Entries taken from a collection
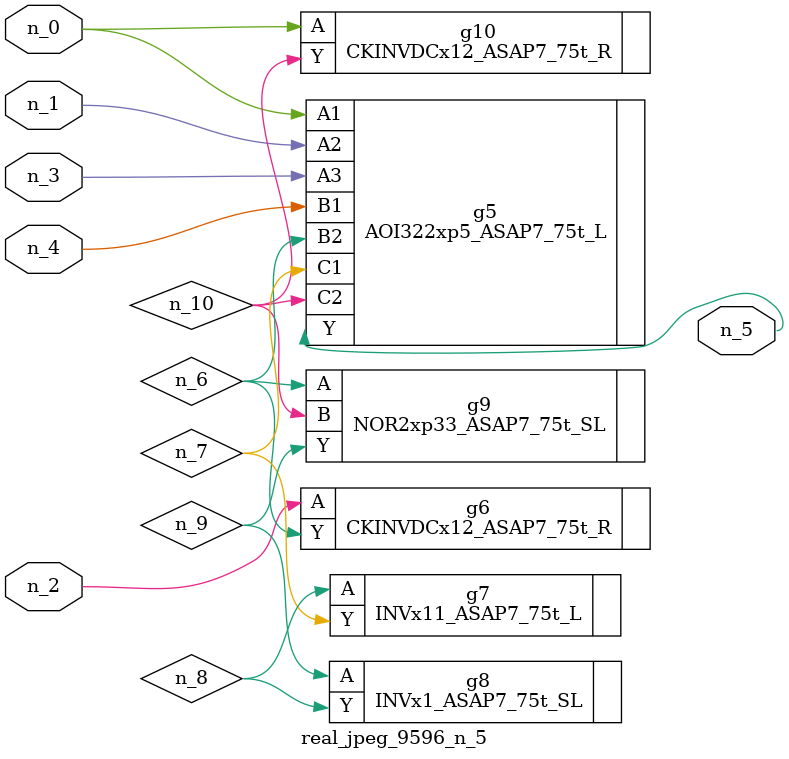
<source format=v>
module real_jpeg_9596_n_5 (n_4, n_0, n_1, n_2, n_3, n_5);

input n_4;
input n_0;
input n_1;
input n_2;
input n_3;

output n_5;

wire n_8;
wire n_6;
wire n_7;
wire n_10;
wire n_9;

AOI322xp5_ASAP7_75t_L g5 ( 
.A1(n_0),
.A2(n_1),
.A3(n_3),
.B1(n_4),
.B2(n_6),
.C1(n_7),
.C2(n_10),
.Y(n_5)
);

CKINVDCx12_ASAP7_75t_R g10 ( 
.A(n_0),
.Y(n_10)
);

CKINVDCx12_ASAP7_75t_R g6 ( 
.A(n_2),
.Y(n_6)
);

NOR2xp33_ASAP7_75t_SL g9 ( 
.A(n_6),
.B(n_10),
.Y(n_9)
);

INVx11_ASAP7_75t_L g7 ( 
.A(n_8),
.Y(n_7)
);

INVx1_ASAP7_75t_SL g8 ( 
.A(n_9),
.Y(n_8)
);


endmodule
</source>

---

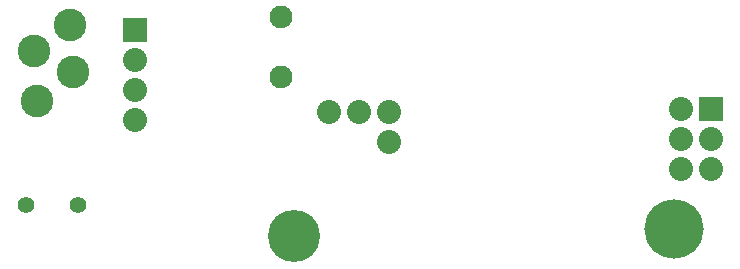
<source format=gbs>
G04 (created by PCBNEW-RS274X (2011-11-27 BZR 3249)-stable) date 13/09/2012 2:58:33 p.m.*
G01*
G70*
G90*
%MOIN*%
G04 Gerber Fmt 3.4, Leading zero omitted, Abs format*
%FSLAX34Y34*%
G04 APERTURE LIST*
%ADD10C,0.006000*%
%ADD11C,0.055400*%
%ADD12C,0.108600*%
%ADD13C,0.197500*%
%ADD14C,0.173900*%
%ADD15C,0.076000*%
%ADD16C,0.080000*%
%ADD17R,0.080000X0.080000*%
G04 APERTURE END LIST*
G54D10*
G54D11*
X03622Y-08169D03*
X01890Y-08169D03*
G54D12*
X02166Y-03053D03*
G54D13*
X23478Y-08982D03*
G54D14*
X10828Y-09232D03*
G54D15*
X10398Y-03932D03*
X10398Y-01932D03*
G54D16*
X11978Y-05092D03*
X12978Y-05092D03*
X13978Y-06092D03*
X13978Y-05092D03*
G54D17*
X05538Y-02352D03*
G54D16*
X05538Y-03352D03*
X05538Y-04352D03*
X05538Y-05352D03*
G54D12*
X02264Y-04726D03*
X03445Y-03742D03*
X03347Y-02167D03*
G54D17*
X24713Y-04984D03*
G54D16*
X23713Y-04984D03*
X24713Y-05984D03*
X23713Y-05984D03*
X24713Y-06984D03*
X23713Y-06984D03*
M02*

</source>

---

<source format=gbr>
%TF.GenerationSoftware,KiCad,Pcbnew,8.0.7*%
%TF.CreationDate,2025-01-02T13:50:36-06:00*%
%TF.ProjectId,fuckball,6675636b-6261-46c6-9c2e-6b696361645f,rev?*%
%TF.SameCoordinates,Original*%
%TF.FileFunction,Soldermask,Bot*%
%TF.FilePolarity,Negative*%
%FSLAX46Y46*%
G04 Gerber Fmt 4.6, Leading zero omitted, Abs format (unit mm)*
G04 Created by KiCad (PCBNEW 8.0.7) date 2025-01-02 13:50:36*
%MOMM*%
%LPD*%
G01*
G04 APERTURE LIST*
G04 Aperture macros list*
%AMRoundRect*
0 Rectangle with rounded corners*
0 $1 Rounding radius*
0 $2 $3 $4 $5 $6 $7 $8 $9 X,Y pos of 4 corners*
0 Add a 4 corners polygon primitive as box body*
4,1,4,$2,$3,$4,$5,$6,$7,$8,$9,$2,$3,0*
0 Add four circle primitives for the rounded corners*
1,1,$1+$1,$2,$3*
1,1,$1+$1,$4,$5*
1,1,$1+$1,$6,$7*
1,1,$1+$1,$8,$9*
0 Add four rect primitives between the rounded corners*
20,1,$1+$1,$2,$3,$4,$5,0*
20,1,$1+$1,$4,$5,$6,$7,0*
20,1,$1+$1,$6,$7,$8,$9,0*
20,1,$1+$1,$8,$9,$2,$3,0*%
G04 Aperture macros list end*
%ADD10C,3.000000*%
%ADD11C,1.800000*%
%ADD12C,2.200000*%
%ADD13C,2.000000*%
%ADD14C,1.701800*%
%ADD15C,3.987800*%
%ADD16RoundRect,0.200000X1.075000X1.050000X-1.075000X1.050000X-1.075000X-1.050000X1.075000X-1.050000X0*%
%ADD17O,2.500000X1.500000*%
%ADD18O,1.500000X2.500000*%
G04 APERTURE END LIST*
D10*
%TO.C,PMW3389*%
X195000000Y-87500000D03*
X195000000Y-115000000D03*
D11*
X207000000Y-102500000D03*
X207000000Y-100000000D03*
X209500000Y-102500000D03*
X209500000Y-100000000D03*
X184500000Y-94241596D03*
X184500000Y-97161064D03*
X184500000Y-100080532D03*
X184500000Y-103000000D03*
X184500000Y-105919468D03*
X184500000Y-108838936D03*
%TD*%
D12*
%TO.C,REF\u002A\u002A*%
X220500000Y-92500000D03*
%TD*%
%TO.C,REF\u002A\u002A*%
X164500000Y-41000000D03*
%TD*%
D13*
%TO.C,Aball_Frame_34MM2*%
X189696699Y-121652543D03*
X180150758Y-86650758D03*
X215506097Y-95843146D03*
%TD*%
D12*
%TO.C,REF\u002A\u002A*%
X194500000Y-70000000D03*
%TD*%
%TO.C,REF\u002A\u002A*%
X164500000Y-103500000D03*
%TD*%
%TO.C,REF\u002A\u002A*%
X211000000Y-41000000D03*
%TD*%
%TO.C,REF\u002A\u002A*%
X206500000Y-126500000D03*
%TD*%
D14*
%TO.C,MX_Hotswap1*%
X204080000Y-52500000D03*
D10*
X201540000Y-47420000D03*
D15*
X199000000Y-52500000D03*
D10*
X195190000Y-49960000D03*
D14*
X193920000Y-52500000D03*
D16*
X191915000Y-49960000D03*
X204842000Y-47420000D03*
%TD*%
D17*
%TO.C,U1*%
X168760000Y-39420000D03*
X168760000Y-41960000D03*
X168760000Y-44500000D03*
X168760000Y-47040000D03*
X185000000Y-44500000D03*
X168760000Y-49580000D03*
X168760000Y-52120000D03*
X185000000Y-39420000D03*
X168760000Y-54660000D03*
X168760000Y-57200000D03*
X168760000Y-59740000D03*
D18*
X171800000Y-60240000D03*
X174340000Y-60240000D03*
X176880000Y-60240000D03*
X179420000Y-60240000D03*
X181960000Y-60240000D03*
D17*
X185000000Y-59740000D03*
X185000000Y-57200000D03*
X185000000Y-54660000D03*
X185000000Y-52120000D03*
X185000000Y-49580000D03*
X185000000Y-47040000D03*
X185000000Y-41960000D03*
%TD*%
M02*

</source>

◆ What you need to do ◆
Among the lines of the data above, find those with the word "macros" and show them.

◆ Result ◆
G04 Aperture macros list*
G04 Aperture macros list end*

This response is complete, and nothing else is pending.